Certified Public Accountants

Determining a Bank’s Going Concern – a New Management Responsibility?

By: Tim James, CPA
Date: 1/21/2010

Banks are starting to have an increased risk of having a going concern report issued due to the current economic conditions. It is currently the auditor’s responsibility to determine if a bank should disclose in its financial statements the bank’s ability to continue as a going concern. The auditor makes an assessment of the bank’s ability to continue as a going concern based on various factors including, negative trends, indications of possible financial difficulties, internal matters, external matters and compliance with any regulatory agreements. The time frame for the assessment as defined by accounting standards is a reasonable period of time not to exceed one year beyond the date of the financial statement report.  If the auditors believe there may be substantial doubt, they should consider management’s plans to determine whether, if successfully implemented, they would mitigate the circumstances involving the doubt. If the auditors conclude that there is in fact substantial doubt that the bank will continue as a going concern, they should change the audit report to include an explanatory paragraph describing the reasons for the determination. The report would reference the note(s) in the financial statements where the reasons would be discussed more in detail. 

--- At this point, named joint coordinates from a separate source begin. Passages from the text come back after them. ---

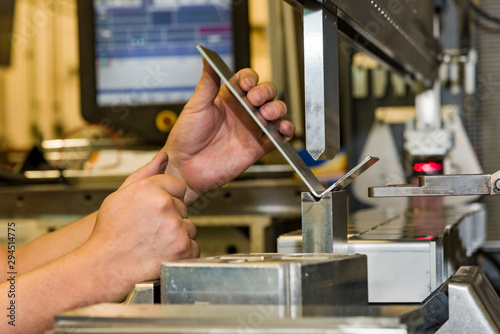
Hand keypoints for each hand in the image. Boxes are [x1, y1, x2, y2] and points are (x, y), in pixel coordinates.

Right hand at [82, 152, 198, 295]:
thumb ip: (146, 173)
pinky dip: (183, 252)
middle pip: (183, 207)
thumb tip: (163, 157)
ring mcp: (175, 227)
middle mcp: (164, 205)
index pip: (178, 186)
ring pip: (190, 227)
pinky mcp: (184, 248)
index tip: (155, 212)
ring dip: (178, 235)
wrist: (103, 268)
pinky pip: (194, 246)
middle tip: (150, 230)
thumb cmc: (110, 234)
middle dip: (172, 218)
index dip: (167, 199)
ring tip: (155, 243)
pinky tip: (163, 254)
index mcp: (149, 188)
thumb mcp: (120, 196)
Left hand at [163, 59, 294, 204]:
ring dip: (277, 108)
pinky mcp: (259, 147)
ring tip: (267, 113)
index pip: (247, 80)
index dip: (250, 78)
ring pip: (276, 111)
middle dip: (265, 92)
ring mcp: (252, 128)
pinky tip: (282, 128)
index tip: (245, 84)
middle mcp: (243, 111)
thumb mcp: (195, 106)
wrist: (186, 168)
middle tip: (255, 100)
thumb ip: (207, 82)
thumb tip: (206, 57)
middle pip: (266, 93)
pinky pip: (279, 136)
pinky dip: (286, 130)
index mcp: (228, 98)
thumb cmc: (185, 138)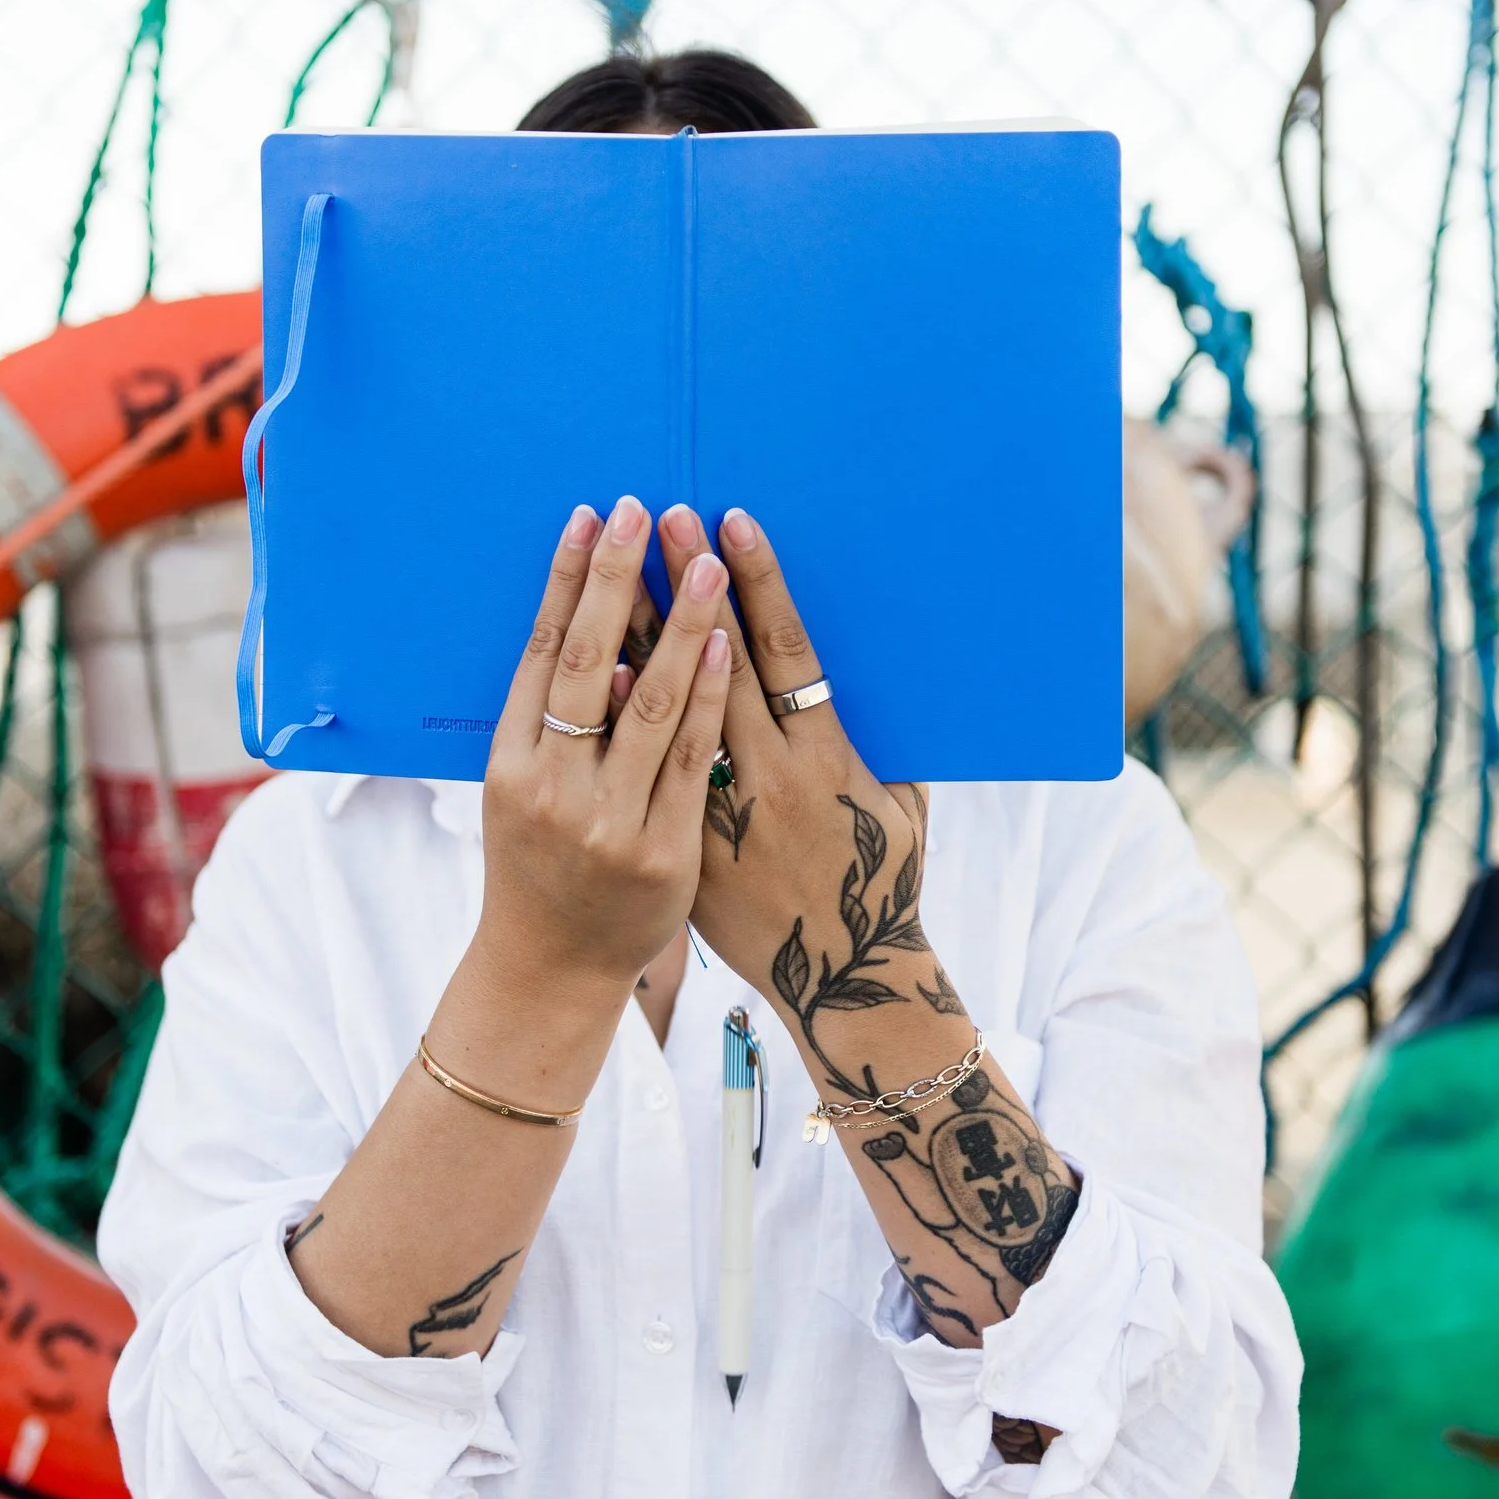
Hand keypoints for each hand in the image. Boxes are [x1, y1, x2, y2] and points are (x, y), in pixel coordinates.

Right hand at [472, 496, 734, 1005]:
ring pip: (649, 703)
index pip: (541, 652)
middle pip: (590, 663)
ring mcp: (608, 822)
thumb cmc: (542, 867)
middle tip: (642, 511)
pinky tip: (725, 642)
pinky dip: (706, 696)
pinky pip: (692, 758)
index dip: (566, 581)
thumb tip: (604, 640)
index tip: (590, 517)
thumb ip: (553, 724)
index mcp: (509, 765)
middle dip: (616, 580)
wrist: (553, 970)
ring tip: (703, 559)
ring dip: (679, 623)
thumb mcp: (522, 793)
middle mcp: (552, 788)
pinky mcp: (664, 852)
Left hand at [648, 506, 953, 1101]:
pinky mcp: (669, 844)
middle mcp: (763, 783)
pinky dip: (613, 712)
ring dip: (638, 628)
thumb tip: (883, 675)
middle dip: (682, 584)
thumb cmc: (880, 886)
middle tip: (662, 513)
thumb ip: (885, 743)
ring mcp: (707, 817)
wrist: (836, 984)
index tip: (735, 523)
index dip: (758, 582)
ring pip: (660, 707)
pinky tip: (594, 656)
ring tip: (616, 560)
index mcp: (826, 763)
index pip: (783, 651)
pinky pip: (631, 766)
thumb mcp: (904, 811)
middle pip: (710, 663)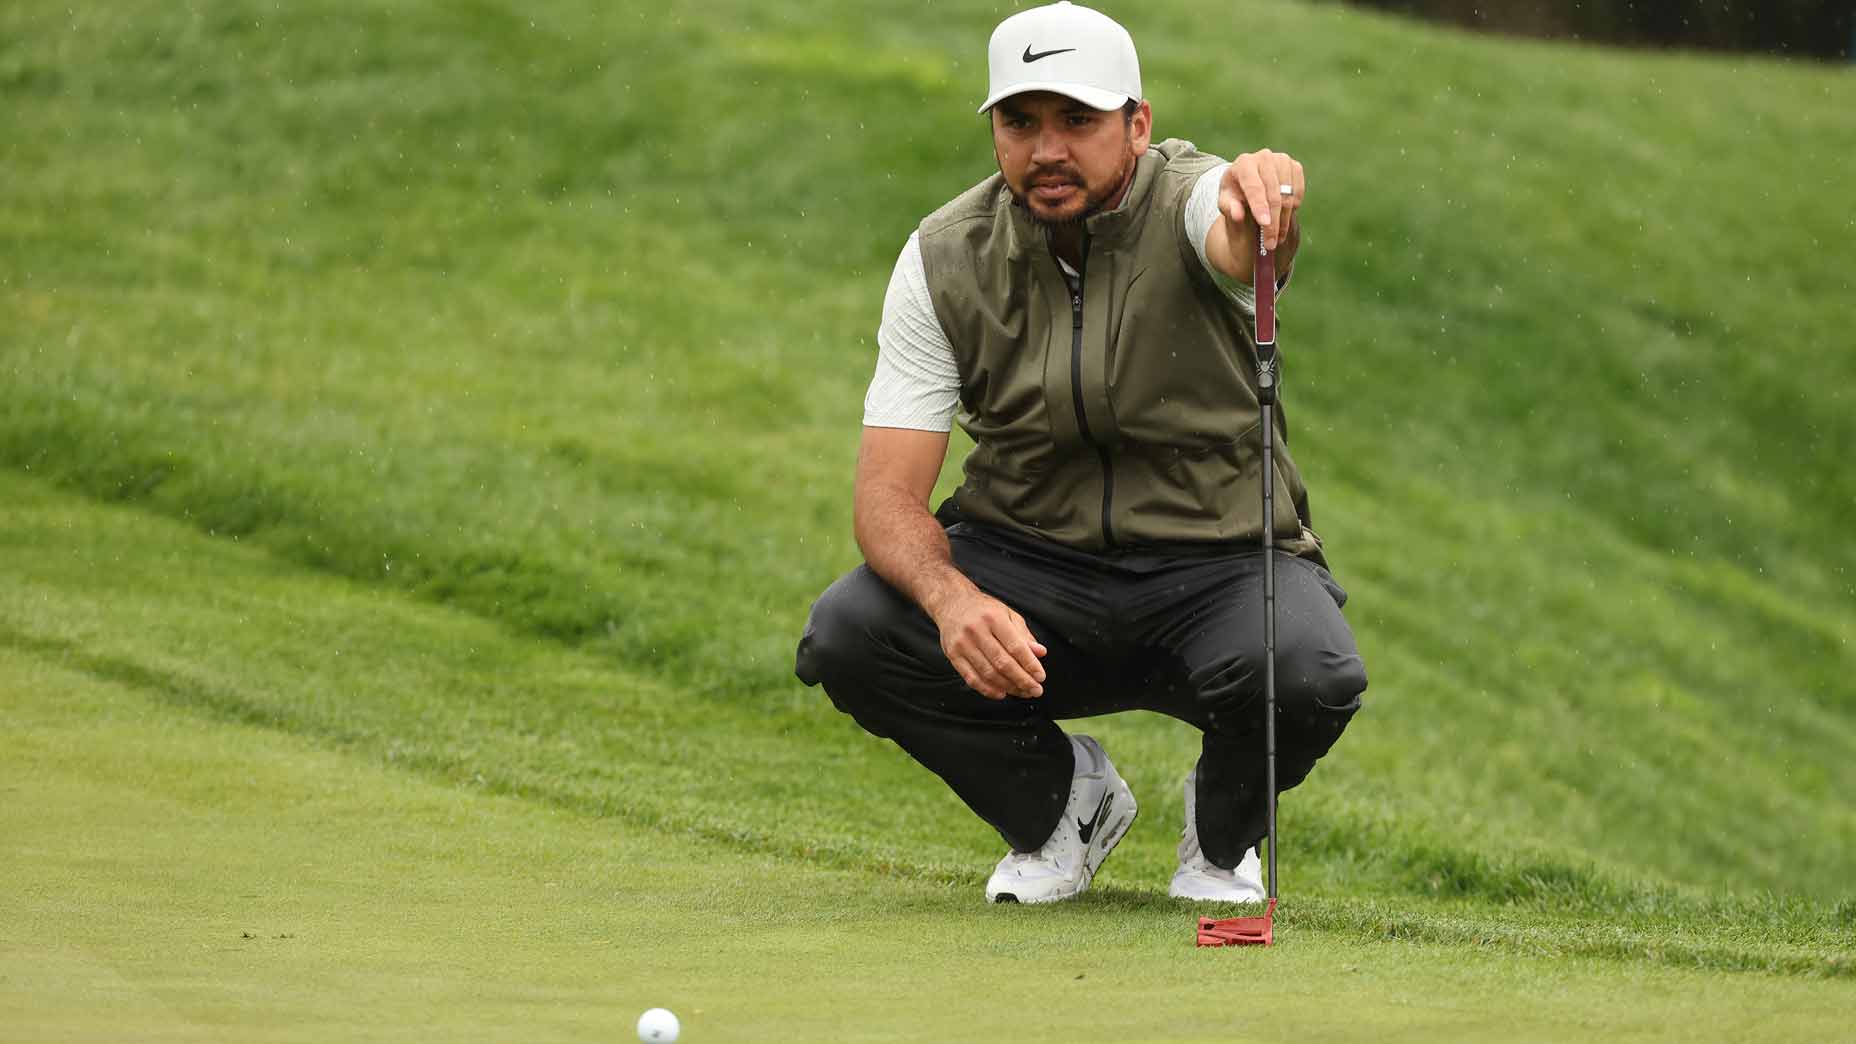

The Financial Account Standards Board (FASB) issued an exposure draft “Going Concern” and, while it is not yet finalized, it is expected to be issued in the near future. As part of the changes, the new accounting standard will impose on management the responsibility for evaluating the bank’s ability to continue as a going concern. This is not currently part of the standard. The new accounting standard changes the time frame for which the evaluation will be performed to “at least, but not limited to, 12 months” from the end of the reporting period. This is different than the current standard that limits the time frame to 12 months from the date of the financial statements.  The proposed accounting standard also requires new disclosures when the entity’s financial statements are not prepared on a going concern basis. The new changes would also require management to disclose that fact and the reason why the entity is not considered to be a going concern in the financial statements.

Management will need to consider several factors including, current and expected profitability, ability to raise new capital and compliance with any potential regulatory agreements. Once the management team has considered the information in aggregate and believes that there is substantial doubt that the bank will continue as a going concern, then it will have to consider plans or alternatives for dealing with the negative conditions and whether or not they have plans that can be effectively implemented for the bank to continue as a going concern.